Material shown
--- --- ---

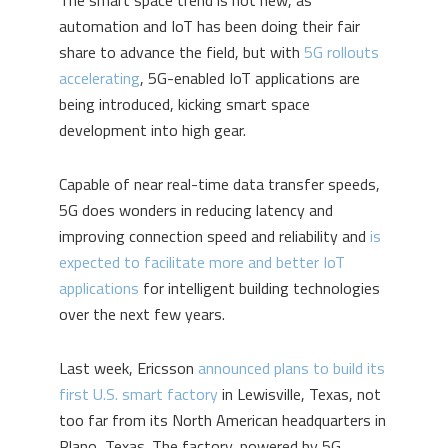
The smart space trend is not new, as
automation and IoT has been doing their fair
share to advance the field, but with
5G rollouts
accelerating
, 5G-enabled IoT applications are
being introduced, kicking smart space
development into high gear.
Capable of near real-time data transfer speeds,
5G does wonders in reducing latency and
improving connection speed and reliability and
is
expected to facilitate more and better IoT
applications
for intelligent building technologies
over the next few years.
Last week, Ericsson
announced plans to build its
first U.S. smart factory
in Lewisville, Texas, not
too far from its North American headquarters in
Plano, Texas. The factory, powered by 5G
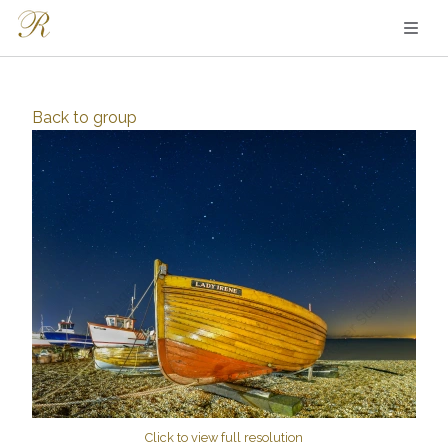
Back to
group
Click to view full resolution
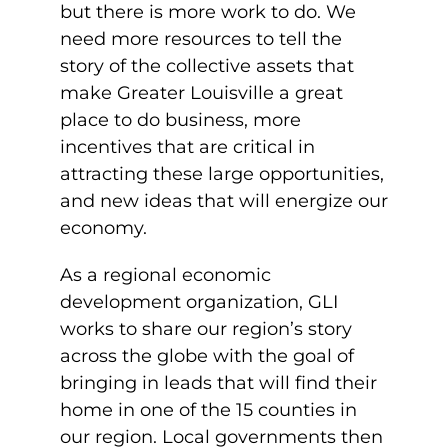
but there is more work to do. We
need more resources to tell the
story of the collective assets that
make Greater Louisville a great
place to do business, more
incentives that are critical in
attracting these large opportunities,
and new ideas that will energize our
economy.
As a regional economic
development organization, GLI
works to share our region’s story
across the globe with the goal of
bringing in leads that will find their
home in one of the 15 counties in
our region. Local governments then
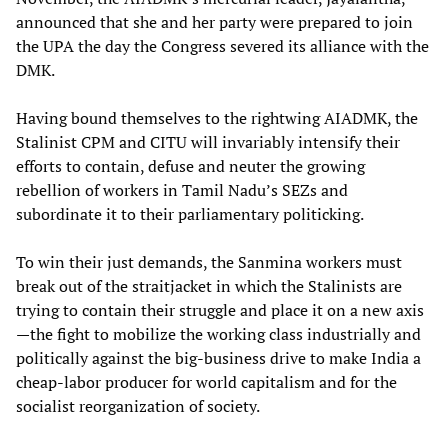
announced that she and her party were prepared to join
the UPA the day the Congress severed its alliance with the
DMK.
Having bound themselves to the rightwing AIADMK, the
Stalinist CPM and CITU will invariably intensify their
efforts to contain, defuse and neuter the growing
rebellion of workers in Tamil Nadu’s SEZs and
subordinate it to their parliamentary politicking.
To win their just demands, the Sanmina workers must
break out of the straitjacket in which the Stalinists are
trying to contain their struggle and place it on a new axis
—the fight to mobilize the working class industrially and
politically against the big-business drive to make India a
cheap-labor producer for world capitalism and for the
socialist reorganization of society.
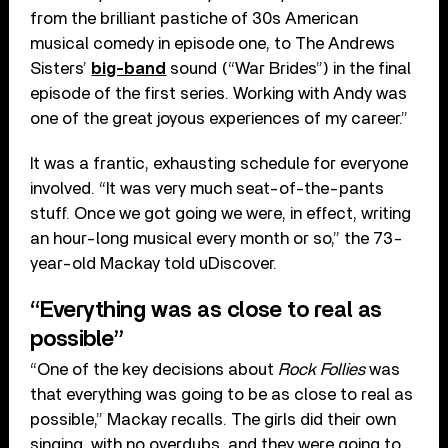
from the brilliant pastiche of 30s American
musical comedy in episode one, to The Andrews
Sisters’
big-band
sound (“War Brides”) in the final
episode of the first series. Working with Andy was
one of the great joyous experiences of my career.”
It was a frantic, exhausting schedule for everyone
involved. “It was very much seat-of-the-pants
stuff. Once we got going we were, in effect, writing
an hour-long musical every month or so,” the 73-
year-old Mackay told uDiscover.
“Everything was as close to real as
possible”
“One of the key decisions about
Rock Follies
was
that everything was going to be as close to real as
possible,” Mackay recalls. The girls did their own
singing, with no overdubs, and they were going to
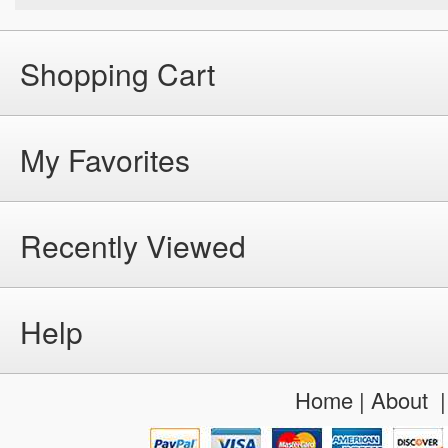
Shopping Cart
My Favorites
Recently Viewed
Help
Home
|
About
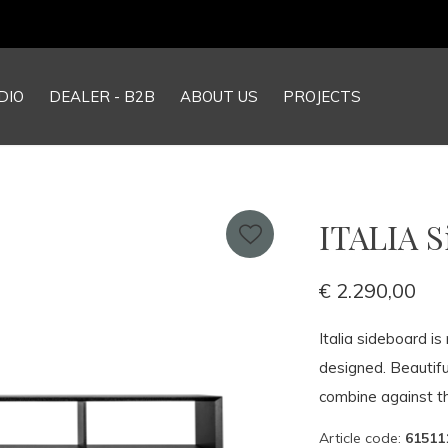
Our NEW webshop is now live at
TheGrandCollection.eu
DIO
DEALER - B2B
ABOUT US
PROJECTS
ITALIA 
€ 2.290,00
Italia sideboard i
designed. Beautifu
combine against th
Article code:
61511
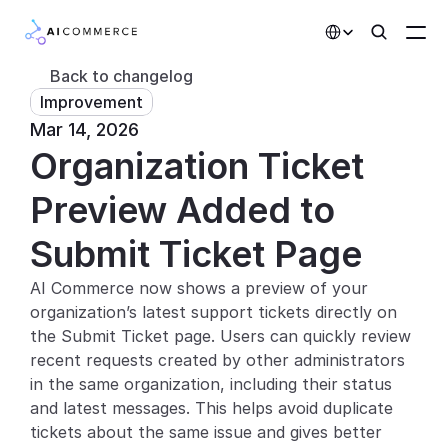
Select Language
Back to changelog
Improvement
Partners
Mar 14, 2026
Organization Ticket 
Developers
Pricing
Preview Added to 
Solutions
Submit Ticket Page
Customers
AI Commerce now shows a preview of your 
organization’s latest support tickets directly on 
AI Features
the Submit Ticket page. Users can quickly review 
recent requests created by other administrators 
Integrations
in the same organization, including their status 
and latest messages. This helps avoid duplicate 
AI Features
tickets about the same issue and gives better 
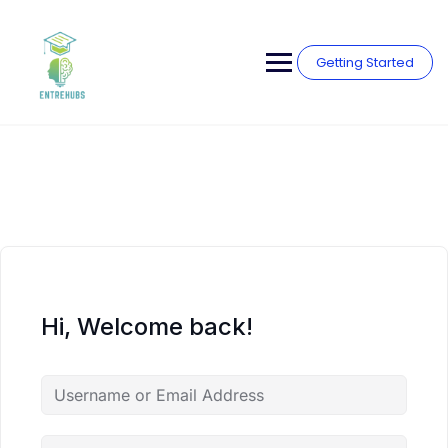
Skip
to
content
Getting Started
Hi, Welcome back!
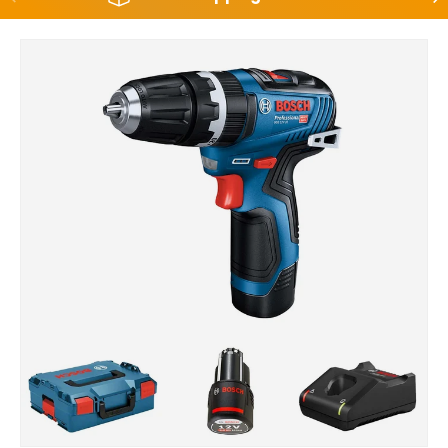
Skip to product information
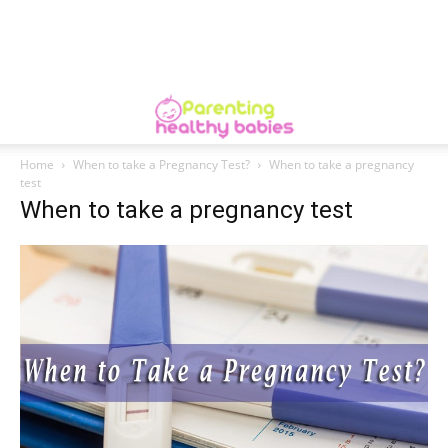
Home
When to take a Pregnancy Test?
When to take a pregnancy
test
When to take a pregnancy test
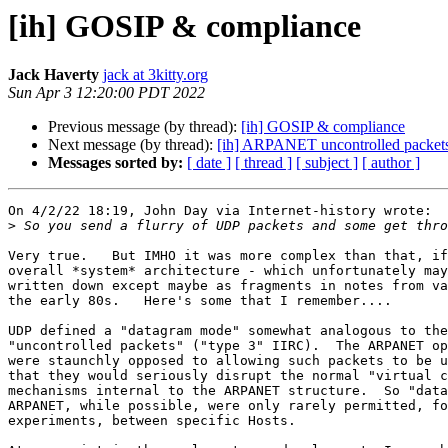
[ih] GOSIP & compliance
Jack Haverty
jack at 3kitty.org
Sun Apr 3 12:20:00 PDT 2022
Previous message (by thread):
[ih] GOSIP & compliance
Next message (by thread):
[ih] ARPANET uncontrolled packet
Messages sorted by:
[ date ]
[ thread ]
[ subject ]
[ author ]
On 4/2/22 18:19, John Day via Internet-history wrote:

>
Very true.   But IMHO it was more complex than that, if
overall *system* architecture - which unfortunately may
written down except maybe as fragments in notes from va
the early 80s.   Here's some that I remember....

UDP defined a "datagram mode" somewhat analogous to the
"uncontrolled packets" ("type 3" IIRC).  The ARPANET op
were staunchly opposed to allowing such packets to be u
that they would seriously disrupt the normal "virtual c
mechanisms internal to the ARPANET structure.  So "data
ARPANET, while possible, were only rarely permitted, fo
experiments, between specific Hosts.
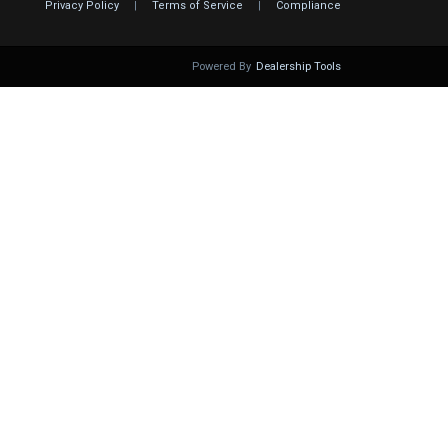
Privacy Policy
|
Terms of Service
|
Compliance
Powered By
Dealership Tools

--- --- ---

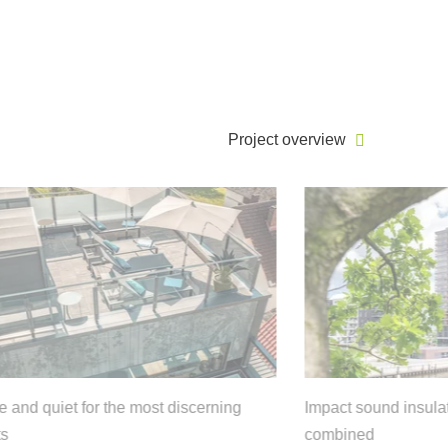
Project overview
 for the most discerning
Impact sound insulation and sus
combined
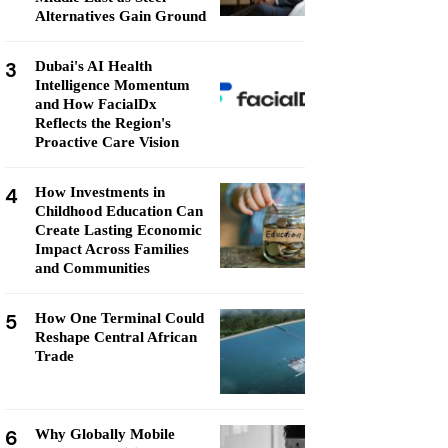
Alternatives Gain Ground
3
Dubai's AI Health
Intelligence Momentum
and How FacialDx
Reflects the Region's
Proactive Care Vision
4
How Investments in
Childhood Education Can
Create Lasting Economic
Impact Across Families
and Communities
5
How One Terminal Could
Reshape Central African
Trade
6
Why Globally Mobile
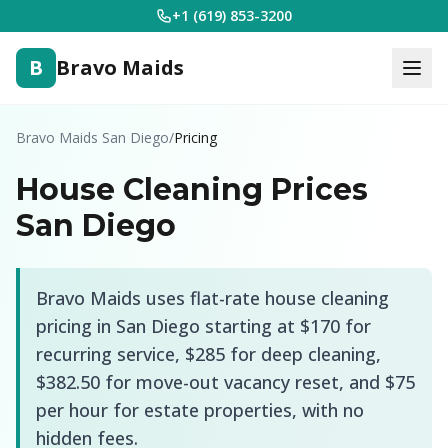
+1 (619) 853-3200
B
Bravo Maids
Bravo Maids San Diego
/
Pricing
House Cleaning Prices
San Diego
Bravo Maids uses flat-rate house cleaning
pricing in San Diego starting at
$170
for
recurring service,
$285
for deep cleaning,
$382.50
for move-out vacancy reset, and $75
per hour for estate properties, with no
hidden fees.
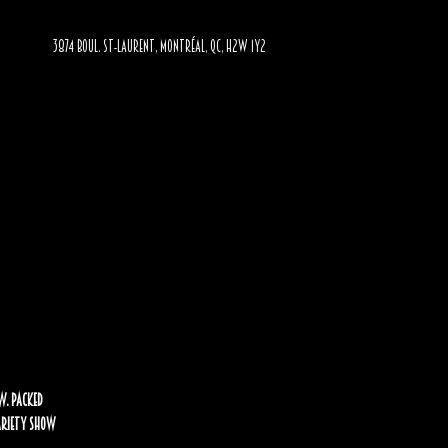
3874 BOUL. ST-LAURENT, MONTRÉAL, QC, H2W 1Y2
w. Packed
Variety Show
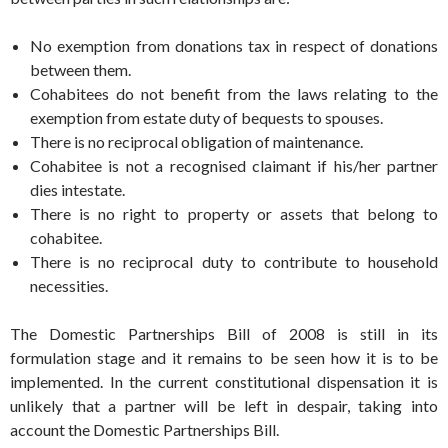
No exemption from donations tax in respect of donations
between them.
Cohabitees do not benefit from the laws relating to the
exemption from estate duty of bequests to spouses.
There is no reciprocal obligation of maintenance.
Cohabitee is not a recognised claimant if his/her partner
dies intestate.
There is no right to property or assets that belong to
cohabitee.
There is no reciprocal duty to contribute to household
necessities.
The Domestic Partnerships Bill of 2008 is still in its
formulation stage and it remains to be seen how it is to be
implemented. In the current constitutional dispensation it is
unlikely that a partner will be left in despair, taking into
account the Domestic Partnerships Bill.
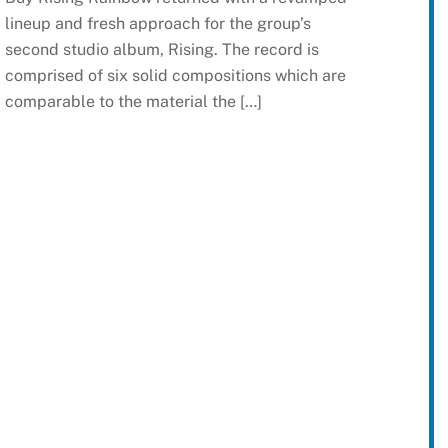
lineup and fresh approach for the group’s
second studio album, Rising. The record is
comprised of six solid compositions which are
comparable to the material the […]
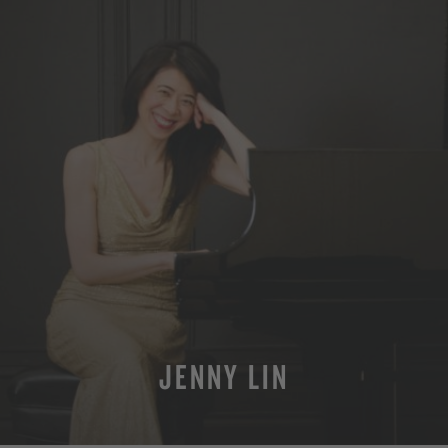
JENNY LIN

--- --- ---

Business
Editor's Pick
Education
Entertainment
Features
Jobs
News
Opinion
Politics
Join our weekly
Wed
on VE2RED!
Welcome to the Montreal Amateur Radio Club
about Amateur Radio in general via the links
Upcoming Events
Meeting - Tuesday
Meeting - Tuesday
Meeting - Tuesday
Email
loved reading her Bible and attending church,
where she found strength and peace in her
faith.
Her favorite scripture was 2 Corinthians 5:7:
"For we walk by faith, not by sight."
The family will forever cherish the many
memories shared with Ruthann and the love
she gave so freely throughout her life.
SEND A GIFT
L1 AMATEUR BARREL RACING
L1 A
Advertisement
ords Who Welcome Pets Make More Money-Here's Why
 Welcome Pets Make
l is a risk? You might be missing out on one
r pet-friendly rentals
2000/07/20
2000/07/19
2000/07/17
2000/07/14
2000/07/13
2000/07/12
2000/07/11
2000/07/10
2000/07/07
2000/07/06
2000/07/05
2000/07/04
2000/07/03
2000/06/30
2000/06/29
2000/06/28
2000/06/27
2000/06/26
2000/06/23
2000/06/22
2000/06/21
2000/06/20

--- --- ---

Tally the lines in the records containing the string "latest"; output only the tally.

Response to the task
2